Wednesday, June 7, 2017

Structural Change and Big Data

Recall the tall-wide-dense (T, K, m) Big Data taxonomy.  One might naively assert that tall data (big time dimension, T) are not really a part of the Big Data phenomenon, insofar as T has not started growing more quickly in recent years.  But a more sophisticated perspective on the "size" of T is whether it is big enough to make structural change a potentially serious concern.  And structural change is a serious concern, routinely, in time-series econometrics.  Hence structural change, in a sense, produces Big Data through the T channel.

Saturday, May 27, 2017

SoFiE 2017 New York

If you haven't yet been to the Society for Financial Econometrics (SoFiE) annual meeting, now's the time.  They're pulling out all the stops for the 10th anniversary at NYU Stern, June 21-23, 2017.  There will be a good mix of financial econometrics and empirical finance (invited speakers here; full program here). The "pre-conference" will also continue, this year June 20, with presentations by junior scholars (new/recent Ph.D.'s) and discussions by senior scholars. Lots of information here. See you there!

Monday, May 22, 2017

Big Data in Econometric Modeling

Here's a speakers' photo from last week's Penn conference, Big Data in Dynamic Predictive Econometric Modeling.  Click through to find the program, copies of papers and slides, a participant list, and a few more photos.  A good and productive time was had by all!


Monday, May 15, 2017

Statistics in the Computer Age

Efron and Tibshirani's Computer Age Statistical Inference (CASI) is about as good as it gets. Just read it. (Yes, I generally gush about most work in the Efron, Hastie, Tibshirani, Brieman, Friedman, et al. tradition.  But there's good reason for that.)  As with the earlier Hastie-Tibshirani Springer-published blockbusters (e.g., here), the CASI publisher (Cambridge) has allowed ungated posting of the pdf (here).  Hats off to Efron, Tibshirani, Springer, and Cambridge.

Monday, May 8, 2017

Replicating Anomalies

I blogged a few weeks ago on "the file drawer problem".  In that vein, check out the interesting new paper below. I like their term "p-hacking". 

Random thought 1:  
Note that reverse p-hacking can also occur, when an author wants low p-values.  In the study below, for example, the deck could be stacked with all sorts of dubious/spurious "anomaly variables" that no one ever took seriously.  Then of course a very large number would wind up with low p-values.  I am not suggesting that the study below is guilty of this; rather, I simply had never thought about reverse p-hacking before, and this paper led me to think of the possibility, so I'm relaying the thought.
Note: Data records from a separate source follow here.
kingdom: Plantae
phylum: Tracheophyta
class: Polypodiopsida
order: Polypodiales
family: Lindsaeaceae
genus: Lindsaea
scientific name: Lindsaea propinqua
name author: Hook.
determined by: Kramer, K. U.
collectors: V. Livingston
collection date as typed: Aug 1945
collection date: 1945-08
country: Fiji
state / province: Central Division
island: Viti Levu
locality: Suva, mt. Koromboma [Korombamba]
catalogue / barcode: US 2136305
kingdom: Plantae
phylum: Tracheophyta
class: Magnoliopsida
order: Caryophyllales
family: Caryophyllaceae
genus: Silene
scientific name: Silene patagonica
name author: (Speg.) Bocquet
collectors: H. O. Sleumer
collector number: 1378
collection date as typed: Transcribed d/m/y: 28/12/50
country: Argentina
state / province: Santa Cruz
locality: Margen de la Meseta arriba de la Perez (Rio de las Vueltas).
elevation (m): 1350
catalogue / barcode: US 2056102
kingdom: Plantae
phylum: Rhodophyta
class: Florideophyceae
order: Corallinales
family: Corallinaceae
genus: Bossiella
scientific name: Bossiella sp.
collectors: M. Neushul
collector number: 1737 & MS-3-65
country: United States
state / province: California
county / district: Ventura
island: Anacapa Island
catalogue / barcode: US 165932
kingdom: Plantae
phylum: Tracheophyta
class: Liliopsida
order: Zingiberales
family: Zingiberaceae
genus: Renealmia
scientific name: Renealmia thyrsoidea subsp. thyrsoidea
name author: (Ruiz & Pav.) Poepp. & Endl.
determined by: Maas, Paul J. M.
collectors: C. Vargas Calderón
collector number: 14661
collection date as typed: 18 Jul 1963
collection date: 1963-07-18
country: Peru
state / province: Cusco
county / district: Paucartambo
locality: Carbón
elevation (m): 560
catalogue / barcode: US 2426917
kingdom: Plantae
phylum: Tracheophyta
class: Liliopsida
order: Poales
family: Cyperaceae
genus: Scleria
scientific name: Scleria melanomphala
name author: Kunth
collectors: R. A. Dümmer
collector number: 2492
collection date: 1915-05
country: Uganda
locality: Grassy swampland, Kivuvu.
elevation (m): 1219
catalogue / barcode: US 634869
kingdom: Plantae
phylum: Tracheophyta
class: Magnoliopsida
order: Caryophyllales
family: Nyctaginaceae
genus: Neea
Related random thought 2:  
It would be interesting to compare anomalies published in "top journals" and "non-top journals" to see whether the top journals are more guilty or less guilty of p-hacking.  I can think of competing factors that could tip it either way!

Replicating Anomalies
by Kewei Hou, Chen Xue, Lu Zhang - NBER Working Paper #23394
Abstract:
The anomalies literature is infested with widespread p-hacking. We replicate the entire anomalies literature in finance and accounting by compiling a largest-to-date data library that contains 447 anomaly variables. With microcaps alleviated via New York Stock Exchange breakpoints and value-weighted returns, 286 anomalies (64%) including 95 out of 102 liquidity variables (93%) are insignificant at the conventional 5% level. Imposing the cutoff t-value of three raises the number of insignificance to 380 (85%). Even for the 161 significant anomalies, their magnitudes are often much lower than originally reported. Out of the 161, the q-factor model leaves 115 alphas insignificant (150 with t < 3). In all, capital markets are more efficient than previously recognized.